(Data pulled from a collection)
──────
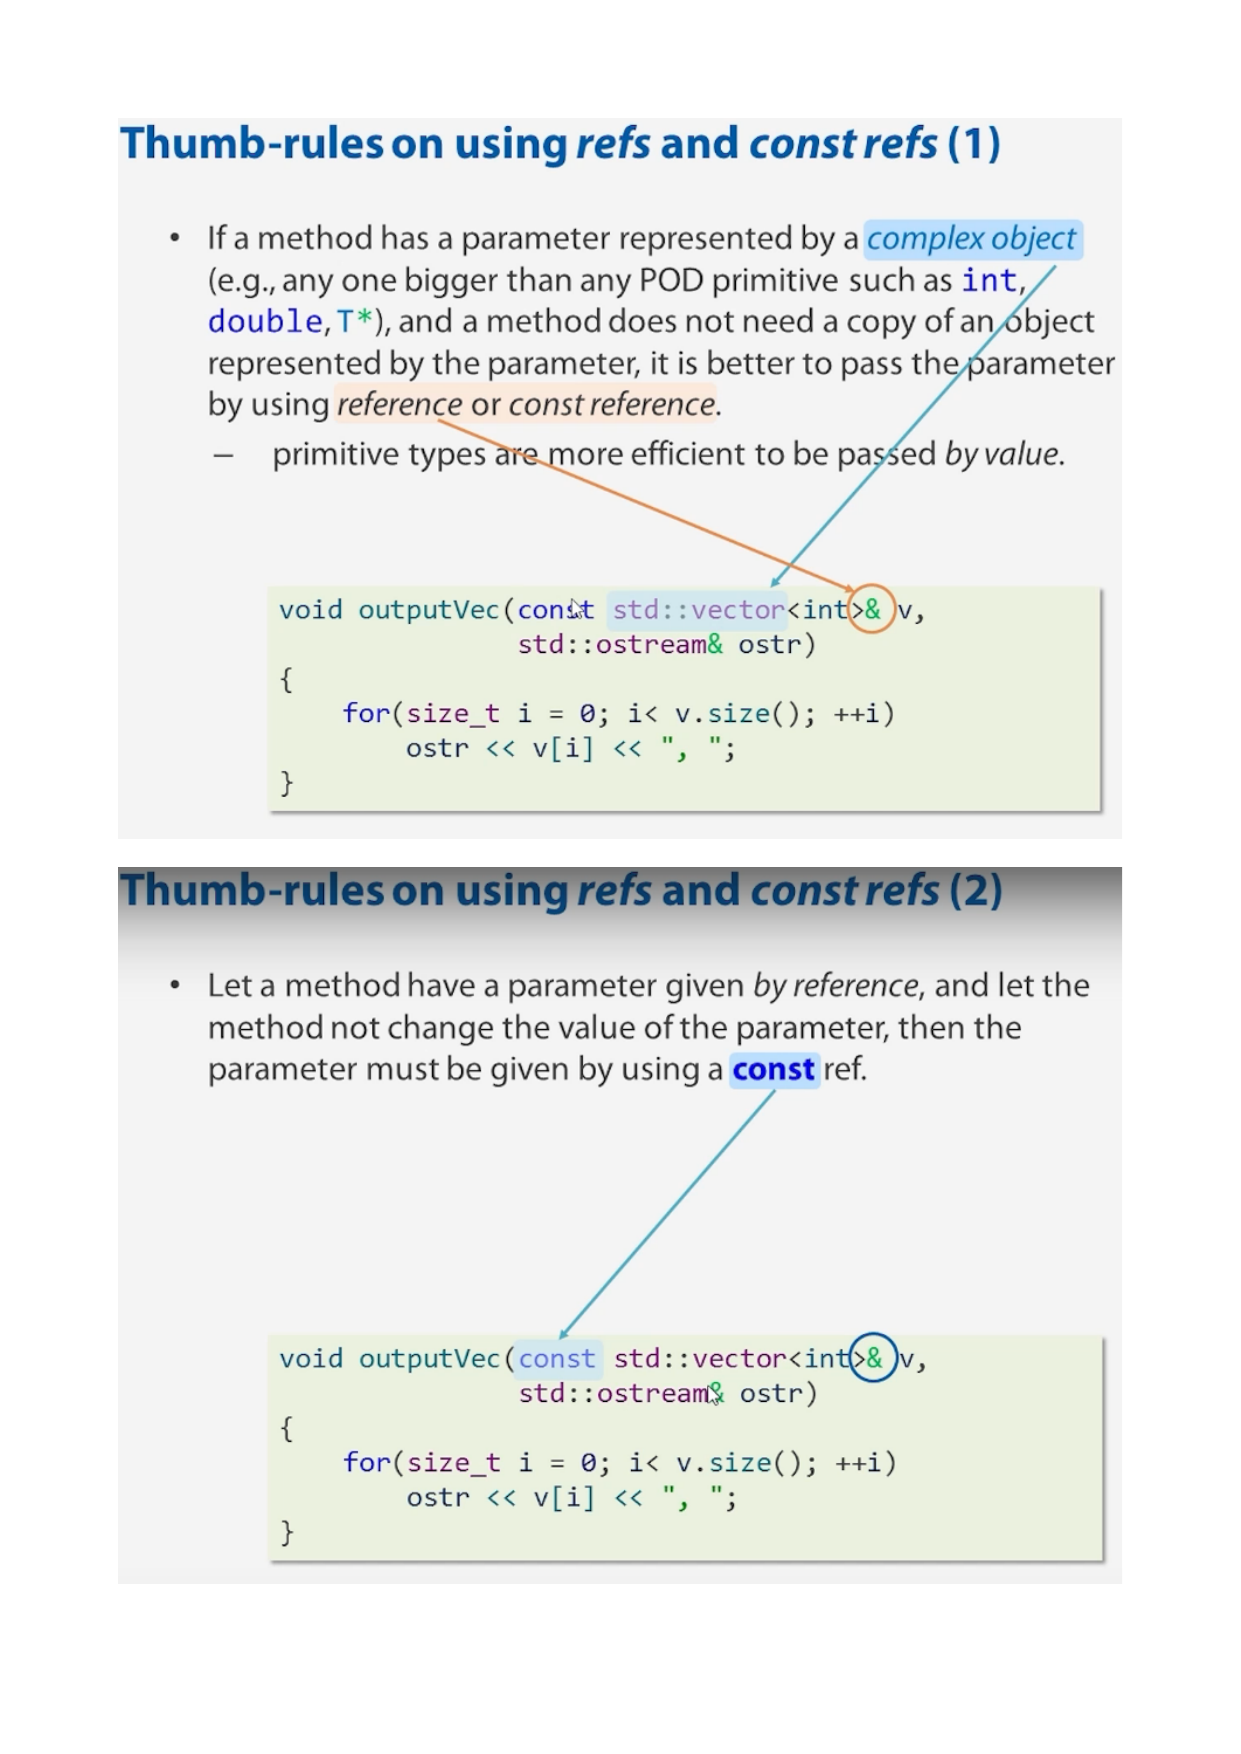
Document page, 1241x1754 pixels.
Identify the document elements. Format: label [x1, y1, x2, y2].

picture [118, 118, 1123, 839]
picture [118, 867, 1123, 1584]
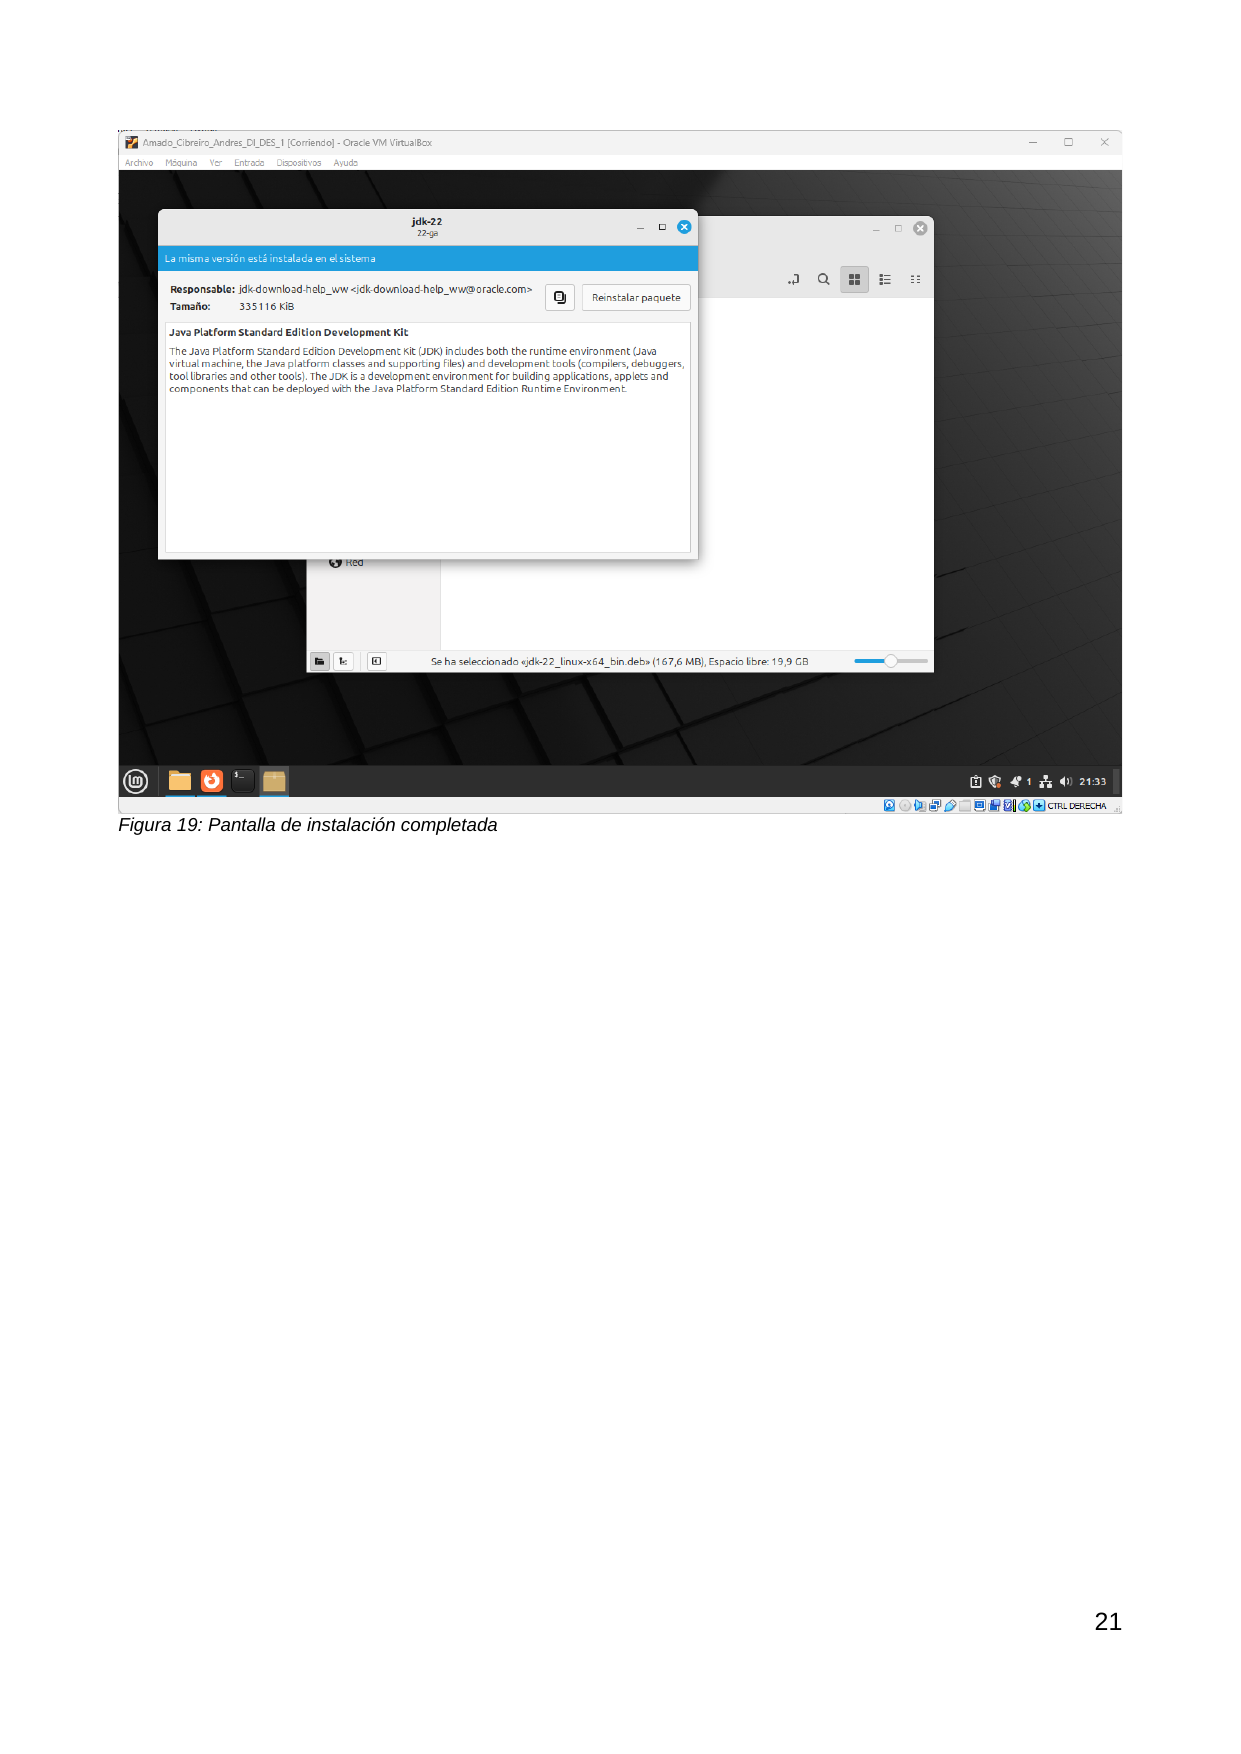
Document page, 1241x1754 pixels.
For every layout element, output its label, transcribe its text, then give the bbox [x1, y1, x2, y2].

picture [118, 130, 1123, 814]
text Figura 19: Pantalla de instalación completada [118, 814, 1122, 835]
──────
__Exercise goal__
Format every line of the records above as a Markdown table with the columns "Row" and "Line", skipping blank lines. Keep the pictures out of the answer.

__Finished answer__
| Row | Line |
|---|---|
| 1 | Document page, 1241x1754 pixels. |
| 2 | Identify the document elements. Format: label [x1, y1, x2, y2]. |
| 3 | picture [118, 118, 1123, 839] |
| 4 | picture [118, 867, 1123, 1584] |
| 5 | Document page, 1241x1754 pixels. |
| 6 | For every layout element, output its label, transcribe its text, then give the bbox [x1, y1, x2, y2]. |
| 7 | picture [118, 130, 1123, 814] |
| 8 | text Figura 19: Pantalla de instalación completada [118, 814, 1122, 835] |